TOKYO, CORRESPONDANT
Les pourparlers à six (la Chine, les deux Corées, les Etats-Unis, le Japon et la Russie) destinés à persuader la République populaire démocratique de Corée (RPDC) de renoncer à son programme nucléaire se sont achevés, vendredi 22 décembre à Pékin, sans résultats. Américains et Nord-Coréens s’accusent mutuellement d’être responsables de l’échec de ces cinq jours de négociations. Aucune date n’a été arrêtée pour leur reprise.
Le chef de la délégation américaine, Christopher Hill, a critiqué Pyongyang pour son « manque de sérieux », faisant valoir que son homologue nord-coréen passait d’un point de désaccord à un autre.
Pour le régime nord-coréen, toute discussion sur le fond - son programme nucléaire - doit avoir pour préalable la levée des sanctions financières qui ont conduit au gel de ses comptes à la Banco Delta Asia (BDA) de Macao. C’est sur cette question que les pourparlers ont achoppé.
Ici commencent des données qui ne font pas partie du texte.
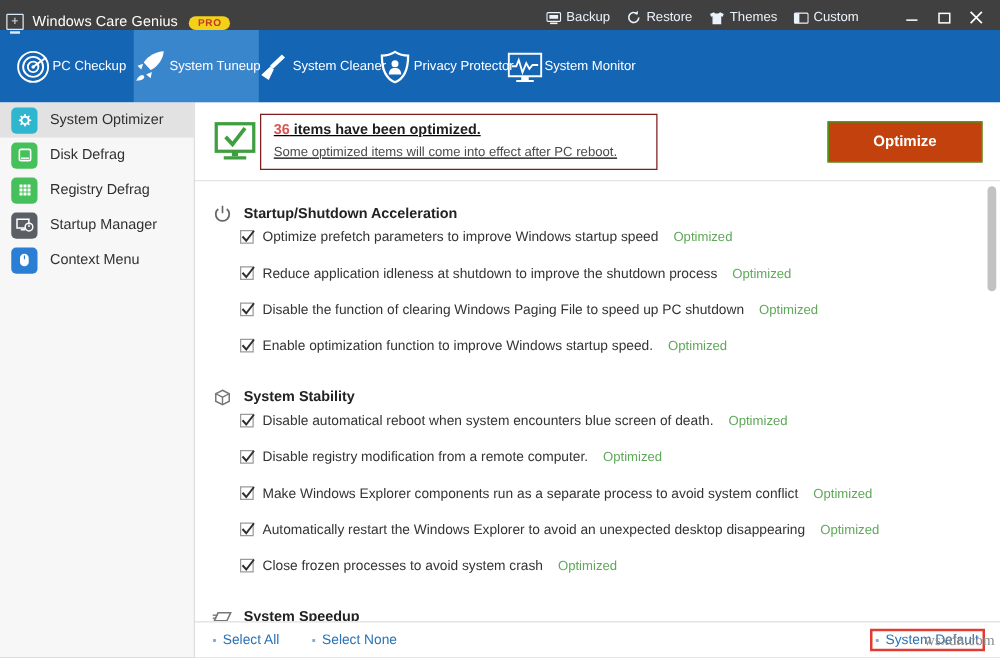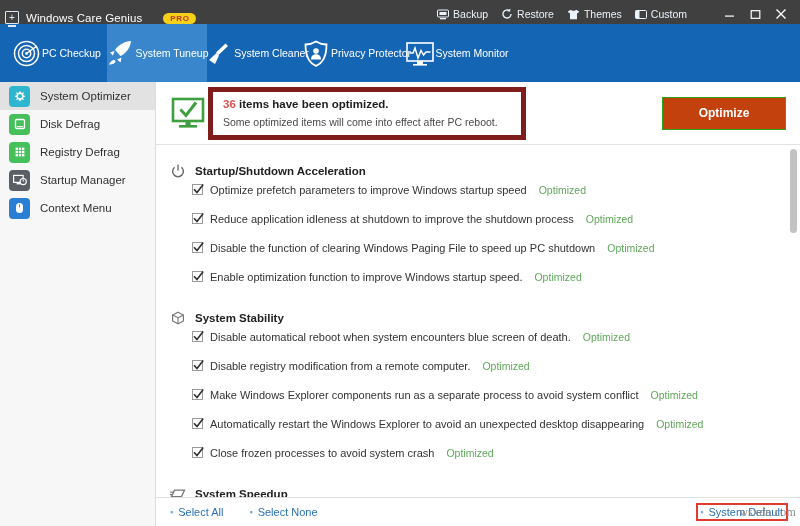"PRO" .pro-badge { margin-left: 21px -> 9px }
Dès le redémarrage des négociations, lundi 19 décembre, Pyongyang avait exigé la levée de toutes les sanctions à son encontre, y compris celles prises à la suite de la résolution du Conseil de sécurité des Nations unies condamnant son essai nucléaire du 9 octobre.
Dans un communiqué signé par les six participants, le 19 septembre 2005, Pyongyang s’était engagé à renoncer à son programme nucléaire en échange de garanties de sécurité des Etats-Unis et d’une aide multilatérale. Mais, quarante-huit heures plus tard, le Trésor américain avait accusé la BDA de blanchiment d’argent et de diffusion de faux dollars pour le compte de Pyongyang, et interdit aux banques américaines toute transaction avec celle-ci.
Sous la pression de Washington, les autorités de Macao ont gelé les comptes nord-coréens à la BDA. Et, pendant treize mois, la RPDC refusa de revenir à la table de négociation.
TROUBLANTE COÏNCIDENCE
Pour Washington, les deux questions (sanctions financières et programme nucléaire) sont distinctes. « Je ne suis pas chargé de négocier la question de la BDA », a déclaré M. Hill. Parallèlement aux négociations à six, des pourparlers ont eu lieu à Pékin entre des délégations financières américaine et nord-coréenne sur le gel de comptes. Mais elles n’ont pas abouti.
La troublante coïncidence entre la signature de l’accord du 19 septembre et l’offensive du Trésor américain contre la BDA a été soulignée par le président sud-coréen, Roh Moo-hyun, qui a indirectement accusé les Etats-Unis d’avoir torpillé l’accord de septembre 2005. « La déclaration commune a été enterrée avant même de naître », a déclaré M. Roh, s’interrogeant sur l’apparente absence de coordination entre le Trésor et le département d’Etat.
Citant une source non identifiée à Macao, le quotidien sud-coréen JongAng Ilbo écrivait, jeudi 21 décembre, que la moitié des fonds bloqués à la BDA provient de paiements effectués par l’entreprise sud-coréenne Hyundai Asan, qui gère un complexe touristique en RPDC, et qu’ils ne sont donc en rien illicites.
Une autre partie des fonds (6 millions de dollars) provient de Daedong Credit Bank - le capital est détenu par des intérêts nord-coréens et étrangers -, qui vient d’être rachetée par un fonds d’investissement britannique.
Selon le Financial Times, ces 6 millions de dollars appartiennent à une société conjointe formée par British Tobacco et l’entreprise nord-coréenne Taesong, qui fabrique des cigarettes destinées au marché local. Le Trésor n’a, pour l’instant, rendu publique aucune preuve étayant ses accusations portées contre BDA.